The Rack itself wasn’t the product of a foursome, however. Loomans, ever the troublemaker, bowed out, leaving Daniels, Bagchus and van Drunen in a proverbial sweatbox. With songs to reconfigure—80 percent of The Rack originated from the band’s label-free debut, Embrace the Death—lyrics to recast and a deadline looming for a nascent Century Media, Asphyx could have easily ended it with a slice to the neck. But they didn’t. They marched on, resolute to make good on a self-made promise to be the loudest and heaviest death metal band.
Certainly, Century Media weren’t ready for Asphyx—even if Promo ’91 portended the shape of cruelty to come—but death-hungry fans from Buffalo and London to Stockholm and Chicago waited with bated (and putrid) breath. Asphyx’s network of tape-traders, letter-writers and flyer-distributors had for years seeded the underground with nefarious stories, repellent rumors and sickening whispers of incoming death… and they got it.

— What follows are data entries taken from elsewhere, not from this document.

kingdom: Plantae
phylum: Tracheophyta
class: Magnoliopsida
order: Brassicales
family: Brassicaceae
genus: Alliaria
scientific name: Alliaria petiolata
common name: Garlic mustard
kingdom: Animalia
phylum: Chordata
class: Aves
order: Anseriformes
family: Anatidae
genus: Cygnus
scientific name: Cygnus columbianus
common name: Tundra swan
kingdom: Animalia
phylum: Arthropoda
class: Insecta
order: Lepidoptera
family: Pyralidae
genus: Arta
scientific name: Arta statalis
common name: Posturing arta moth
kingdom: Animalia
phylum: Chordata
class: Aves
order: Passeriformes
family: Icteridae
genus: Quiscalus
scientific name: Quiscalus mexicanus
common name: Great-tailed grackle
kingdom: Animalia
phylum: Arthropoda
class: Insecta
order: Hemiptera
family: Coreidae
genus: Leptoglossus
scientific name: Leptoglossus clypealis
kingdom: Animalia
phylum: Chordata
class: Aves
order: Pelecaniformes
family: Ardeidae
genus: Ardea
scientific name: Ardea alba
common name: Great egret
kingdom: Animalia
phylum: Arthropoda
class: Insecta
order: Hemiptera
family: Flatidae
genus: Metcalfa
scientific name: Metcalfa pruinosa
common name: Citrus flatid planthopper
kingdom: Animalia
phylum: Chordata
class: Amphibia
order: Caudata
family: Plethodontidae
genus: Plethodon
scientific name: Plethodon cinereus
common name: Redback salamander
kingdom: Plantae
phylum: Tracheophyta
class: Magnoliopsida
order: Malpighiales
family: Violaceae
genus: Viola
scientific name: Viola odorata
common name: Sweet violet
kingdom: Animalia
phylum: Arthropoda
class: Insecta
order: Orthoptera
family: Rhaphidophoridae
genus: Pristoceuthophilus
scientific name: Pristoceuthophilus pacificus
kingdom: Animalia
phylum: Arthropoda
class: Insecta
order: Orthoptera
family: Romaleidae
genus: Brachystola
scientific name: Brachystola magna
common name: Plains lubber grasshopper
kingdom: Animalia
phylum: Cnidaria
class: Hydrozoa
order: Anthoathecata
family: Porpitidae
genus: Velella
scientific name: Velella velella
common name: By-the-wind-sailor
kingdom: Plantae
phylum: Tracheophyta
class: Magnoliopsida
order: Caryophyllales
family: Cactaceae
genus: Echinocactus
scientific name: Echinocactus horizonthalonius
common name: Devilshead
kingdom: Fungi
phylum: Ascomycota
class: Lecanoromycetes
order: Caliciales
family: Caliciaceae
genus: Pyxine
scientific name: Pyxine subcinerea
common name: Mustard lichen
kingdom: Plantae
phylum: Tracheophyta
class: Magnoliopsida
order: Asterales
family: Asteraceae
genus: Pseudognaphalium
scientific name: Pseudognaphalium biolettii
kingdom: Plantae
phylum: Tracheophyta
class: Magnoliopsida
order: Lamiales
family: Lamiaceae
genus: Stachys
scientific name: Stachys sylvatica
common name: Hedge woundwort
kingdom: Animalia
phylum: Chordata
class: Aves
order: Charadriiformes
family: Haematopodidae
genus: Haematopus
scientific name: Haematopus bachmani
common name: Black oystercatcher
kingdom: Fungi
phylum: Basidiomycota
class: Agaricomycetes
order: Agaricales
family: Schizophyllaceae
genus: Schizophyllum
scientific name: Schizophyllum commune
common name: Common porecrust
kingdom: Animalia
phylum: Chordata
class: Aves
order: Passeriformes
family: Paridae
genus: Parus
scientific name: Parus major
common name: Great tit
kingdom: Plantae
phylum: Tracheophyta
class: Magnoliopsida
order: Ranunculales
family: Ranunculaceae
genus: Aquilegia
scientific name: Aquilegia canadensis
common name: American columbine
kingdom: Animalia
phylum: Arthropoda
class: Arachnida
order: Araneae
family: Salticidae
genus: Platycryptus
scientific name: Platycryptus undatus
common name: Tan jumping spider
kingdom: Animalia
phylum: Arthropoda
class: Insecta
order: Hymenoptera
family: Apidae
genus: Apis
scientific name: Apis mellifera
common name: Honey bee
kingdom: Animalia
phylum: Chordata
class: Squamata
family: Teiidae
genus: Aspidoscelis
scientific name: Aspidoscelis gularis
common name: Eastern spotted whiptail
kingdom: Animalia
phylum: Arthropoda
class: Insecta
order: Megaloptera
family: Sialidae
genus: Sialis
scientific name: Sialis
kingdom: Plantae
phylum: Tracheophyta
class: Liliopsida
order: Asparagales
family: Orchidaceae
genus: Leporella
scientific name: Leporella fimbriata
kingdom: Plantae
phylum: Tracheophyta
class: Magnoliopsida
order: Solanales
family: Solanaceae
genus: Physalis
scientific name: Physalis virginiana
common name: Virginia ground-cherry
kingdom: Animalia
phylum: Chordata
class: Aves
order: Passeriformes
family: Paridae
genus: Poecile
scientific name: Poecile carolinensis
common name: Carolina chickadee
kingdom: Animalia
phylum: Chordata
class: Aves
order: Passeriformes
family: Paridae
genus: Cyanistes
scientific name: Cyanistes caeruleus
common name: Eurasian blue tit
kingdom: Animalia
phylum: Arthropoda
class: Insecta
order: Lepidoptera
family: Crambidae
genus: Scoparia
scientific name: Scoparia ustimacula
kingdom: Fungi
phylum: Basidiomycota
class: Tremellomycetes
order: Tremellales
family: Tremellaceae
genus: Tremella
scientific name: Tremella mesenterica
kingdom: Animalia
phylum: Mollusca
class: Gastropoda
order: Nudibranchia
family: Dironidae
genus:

When The Rack was released in the spring of 1991, death metal was in full swing. The genre of the unsung, the disenfranchised and the wicked had wormed its way to the surface, spilling blood, guts and malodorous slime everywhere. The frantic pace of 1991—Dismember’s Like an Ever Flowing Stream, Morbid Angel’s Blessed Are the Sick, Autopsy’s Mental Funeral and Suffocation’s Effigy of the Forgotten were but four pivotal albums that year—was suddenly given the slow turn of the dagger. The Rack had literally materialized out of the cellar of a dilapidated Dutch factory—called Harrow Studios—to foment discord and barbarity. Expertly crafted and strategically positioned, the razor claws and rusty spikes of “Vermin,” “Diabolical Existence,” “Evocation,” “Wasteland of Terror” and the title track served as the soundtrack to Asphyx’s mayhem on their global debut. Unlike many drummers of the day, Bagchus was economical in his caveman pound. To his left and front, Daniels offered up the kind of magic forgotten in the age of shredders and axe-slingers. Meanwhile, van Drunen sent shockwaves through the scene, his disquieting growls, roars and screams trademarking Asphyx into infamy. The Rack was (and still is) no-compromise death metal, singular then (and now) in its brutal ways.